PCRE2’s Replacement String Case Conversion

PCRE2 supports case conversion in replacement strings when using PCRE2_SUBSTITUTE_EXTENDED. \U converts everything that follows to uppercase. \L converts everything that follows to lowercase. \u converts the next character to uppercase. \l converts the next character to lowercase. \E turns off case conversion. As in Perl, the case conversion affects both literal text in your replacement string and the text inserted by backreferences.

Unlike in Perl, in PCRE2 \U, \L, \u, and \l all stop any preceding case conversion. So you cannot combine \L and \u, for example, to make the first character uppercase and the remainder lowercase. \L\u makes the first character uppercase and leaves the rest unchanged, just like \u. \u\L makes all characters lowercase, just like \L.

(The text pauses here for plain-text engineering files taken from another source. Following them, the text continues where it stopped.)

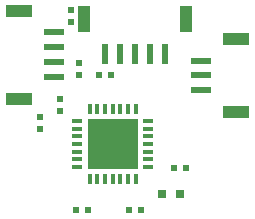
<source format=gbp>
%FSAX24Y24*%
%MOIN*%
G70*
G01*
G75*
G04 Layer_Color=128*
%ADD10R,0.0866X0.0394*%
%ADD11R,0.0669X0.0236*%
%ADD12R,0.0236X0.0197*%
%ADD13R,0.0630X0.0551*%
%ADD14R,0.0169X0.0433*%
%ADD15R,0.0197X0.0217*%
%ADD16R,0.0354X0.0472*%
%ADD17R,0.0787X0.0236*%
%ADD18C,0.0080*%
%ADD19C,0.0400*%
%ADD20C,0.0160*%
%ADD21C,0.0598*%
%ADD22C,0.0181*%
%ADD23R,0.0236X0.0669*%
%ADD24R,0.0394X0.0866*%
%ADD25R,0.0217X0.0197*%
%ADD26R,0.0197X0.0236*%
%ADD27R,0.0315X0.0295*%
%ADD28R,0.1654X0.1654*%
%ADD29R,0.0335X0.0157*%
%ADD30R,0.0157X0.0335*%
%ADD31C,0.0100*%
%ADD32C,0.0138*%
%ADD33C,0.0098*%
%ADD34C,0.0051*%
%ADD35C,0.0079*%
%ADD36C,0.0050*%
%ADD37R,0.0908X0.0436*%
%ADD38R,0.0711X0.0278*%
%ADD39R,0.0278X0.0239*%
%ADD40R,0.0709X0.0630*%
%ADD41R,0.0209X0.0472*%
%ADD42R,0.0239X0.0259*%
%ADD43R,0.0396X0.0514*%
%ADD44R,0.0829X0.0278*%
%ADD45C,0.0640*%
%ADD46R,0.0278X0.0711*%
%ADD47R,0.0436X0.0908*%
%ADD48R,0.0259X0.0239*%
%ADD49R,0.0239X0.0278*%
%ADD50R,0.0357X0.0337*%
%ADD51R,0.1696X0.1696*%
%ADD52R,0.0377X0.0199*%
%ADD53R,0.0199X0.0377*%
%ADD54C,0.0223*%
D10*
X010639Y014222D02*
D03*
Y017155D02*
D03*
X017861Y013772D02*
D03*
Y016213D02*
D03*
D11*
X011800Y014950D02*
D03*
Y015934D02*
D03*
Y015442D02*
D03*
Y016426D02*
D03*
X016700Y014992D02*
D03*
Y014500D02*
D03*
Y015484D02*
D03*
D12*
X012359Y017168D02*
D03*
Y016774D02*
D03*
X012000Y013803D02*
D03*
Y014197D02*
D03*
D15*
X016207Y011900D02*
D03*
X015793D02*
D03*
D23*
X014996Y015710D02*
D03*
X014012D02*
D03*
X014504D02*
D03*
X013520D02*
D03*
X015489D02*
D03*
D24*
X012792Y016871D02*
D03*
X016217D02*
D03*
D25*
X012650Y015407D02*
D03*
Y014993D02*
D03*
X011350Y013193D02*
D03*
Y013607D02*
D03*
D26*
X014303Y010500D02*
D03*
X014697D02*
D03*
X013697Y015000D02*
D03*
X013303D02*
D03*
X012553Y010500D02*
D03*
X012947D02*
D03*
D27*
X015995Y011050D02*
D03*
X015405D02*
D03*
D28*
X013758Y012709D02*
D03*
D29*
X012577Y013477D02*
D03*
Y013221D02*
D03*
Y012965D02*
D03*
Y012709D02*
D03*
Y012453D02*
D03*
Y012197D02*
D03*
Y011941D02*
D03*
X014939Y013477D02*
D03*
Y013221D02*
D03*
Y012965D02*
D03*
Y012709D02*
D03*
Y012453D02*
D03*
Y012197D02*
D03*
Y011941D02*
D03*
D30*
X014525Y013890D02*
D03*
X014270D02*
D03*
X014014D02*
D03*
X013758D02*
D03*
X013502D02*
D03*
X013246D02*
D03*
X012990D02*
D03*
Y011528D02*
D03*
X013246D02*
D03*
X013502D02*
D03*
X013758D02*
D03*
X014014D02*
D03*
X014270D02*
D03*
X014525D02*
D03*
M02*

</source>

In PCRE2, case conversion runs through conditionals. Any case conversion in effect before the conditional also applies to the conditional. If the conditional contains its own case conversion escapes in the part of the conditional that is actually used, then those remain in effect after the conditional. So you could use ${1:+\U:\L}${2} to insert the text matched by the second capturing group in uppercase if the first group participated, and in lowercase if it didn’t.

R’s Backreference Case Conversion

The sub() and gsub() functions in R support case conversion escapes that are inspired by Perl strings. \U converts all backreferences up to the next \L or \E to uppercase. \L converts all backreferences up to the next \U or \E to lowercase. \E turns off case conversion.

When the regex (?i)(Helló) (Wórld) matches HeLlÓ WóRlD the replacement string \U$1 \L$2 becomes HELLÓ wórld. Literal text is not affected. \U$1 Dear $2 becomes HELLÓ Dear WÓRLD.